El Salvador President Nayib Bukele proposed a prisoner exchange with Venezuela on Sunday.
Bukele suggested sending 252 Venezuelans deported from the United States and incarcerated in his country to Venezuela, in exchange for taking “political prisoners” held by Venezuela.
Bukele asked Venezuelan President Nicolas Maduro to hand over 252 “of the political prisoners you are holding,” he posted on X.
The Salvadoran leader did not specify whether the prisoners would be jailed again after the swap took place.
Venezuela’s chief prosecutor, Tarek William Saab, criticized Bukele’s proposal and accused El Salvador of unlawfully imprisoning the Venezuelans.

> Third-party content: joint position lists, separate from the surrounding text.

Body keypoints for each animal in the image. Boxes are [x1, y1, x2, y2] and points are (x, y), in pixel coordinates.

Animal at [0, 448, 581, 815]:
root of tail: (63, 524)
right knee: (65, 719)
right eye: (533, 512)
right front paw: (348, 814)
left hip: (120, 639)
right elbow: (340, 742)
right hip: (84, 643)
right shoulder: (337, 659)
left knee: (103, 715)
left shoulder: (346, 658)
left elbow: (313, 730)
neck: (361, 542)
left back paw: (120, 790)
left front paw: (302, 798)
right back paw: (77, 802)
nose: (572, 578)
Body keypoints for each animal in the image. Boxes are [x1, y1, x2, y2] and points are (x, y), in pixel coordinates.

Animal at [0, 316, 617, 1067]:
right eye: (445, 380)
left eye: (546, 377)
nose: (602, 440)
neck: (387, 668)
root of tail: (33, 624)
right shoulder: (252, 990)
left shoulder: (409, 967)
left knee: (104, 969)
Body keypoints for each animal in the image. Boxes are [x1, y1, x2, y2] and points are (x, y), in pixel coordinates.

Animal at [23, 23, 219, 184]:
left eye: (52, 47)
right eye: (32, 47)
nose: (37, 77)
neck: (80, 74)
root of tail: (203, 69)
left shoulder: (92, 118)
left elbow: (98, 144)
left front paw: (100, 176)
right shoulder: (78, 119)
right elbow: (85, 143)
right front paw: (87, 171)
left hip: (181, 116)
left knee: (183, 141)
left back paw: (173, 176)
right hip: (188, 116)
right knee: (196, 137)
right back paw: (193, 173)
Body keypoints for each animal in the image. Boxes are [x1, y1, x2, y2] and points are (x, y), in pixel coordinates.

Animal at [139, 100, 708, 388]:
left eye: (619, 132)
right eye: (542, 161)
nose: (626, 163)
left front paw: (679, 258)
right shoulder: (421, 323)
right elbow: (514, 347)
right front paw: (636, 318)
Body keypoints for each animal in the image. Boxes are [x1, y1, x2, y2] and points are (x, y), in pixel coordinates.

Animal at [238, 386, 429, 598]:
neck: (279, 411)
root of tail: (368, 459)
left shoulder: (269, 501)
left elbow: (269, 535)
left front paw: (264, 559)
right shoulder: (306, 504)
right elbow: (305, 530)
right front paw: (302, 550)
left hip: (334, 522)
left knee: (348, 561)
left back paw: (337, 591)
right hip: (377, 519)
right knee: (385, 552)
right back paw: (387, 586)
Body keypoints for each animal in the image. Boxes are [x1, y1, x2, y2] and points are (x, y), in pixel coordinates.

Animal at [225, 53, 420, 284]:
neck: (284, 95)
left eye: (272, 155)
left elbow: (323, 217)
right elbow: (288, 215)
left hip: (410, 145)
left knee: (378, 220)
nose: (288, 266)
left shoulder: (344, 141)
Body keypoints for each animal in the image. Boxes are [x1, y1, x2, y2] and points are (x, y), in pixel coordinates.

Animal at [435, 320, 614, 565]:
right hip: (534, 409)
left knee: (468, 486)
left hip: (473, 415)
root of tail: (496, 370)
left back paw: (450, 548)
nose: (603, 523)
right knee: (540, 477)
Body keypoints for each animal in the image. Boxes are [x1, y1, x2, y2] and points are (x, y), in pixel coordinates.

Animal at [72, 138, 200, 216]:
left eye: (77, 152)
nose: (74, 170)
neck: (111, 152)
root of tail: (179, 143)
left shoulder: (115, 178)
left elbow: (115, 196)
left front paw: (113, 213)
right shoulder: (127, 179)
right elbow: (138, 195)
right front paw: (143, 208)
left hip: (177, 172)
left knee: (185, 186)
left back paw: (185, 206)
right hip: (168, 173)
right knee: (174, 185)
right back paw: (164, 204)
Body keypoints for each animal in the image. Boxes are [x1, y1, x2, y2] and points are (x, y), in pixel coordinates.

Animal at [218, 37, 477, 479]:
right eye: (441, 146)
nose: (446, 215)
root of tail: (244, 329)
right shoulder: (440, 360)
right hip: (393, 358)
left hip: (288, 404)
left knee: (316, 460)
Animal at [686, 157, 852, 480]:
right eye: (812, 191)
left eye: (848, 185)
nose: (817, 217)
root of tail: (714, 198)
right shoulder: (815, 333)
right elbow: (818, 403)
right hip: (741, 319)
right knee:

Bukele addresses Maduro in social media post
In a post directed at President Maduro, Bukele listed several family members of high-level opposition figures in Venezuela, journalists, and activists detained during the South American country’s electoral crackdown last year.
“The only reason they are imprisoned is for having opposed you and your electoral fraud,” Bukele wrote to Maduro. “However, I want to propose a humanitarian agreement that includes the repatriation of 100% of the 252 Venezuelans who were deported, in exchange for the release and surrender of an identical number (252) of the thousands of political prisoners you hold.”
On Saturday, the US Supreme Court temporarily halted US President Donald Trump’s administration from deporting another group of Venezuelan migrants accused of gang ties.
The Trump administration has pressured the Supreme Court to reject the American Civil Liberties Union’s request on the migrants’ behalf.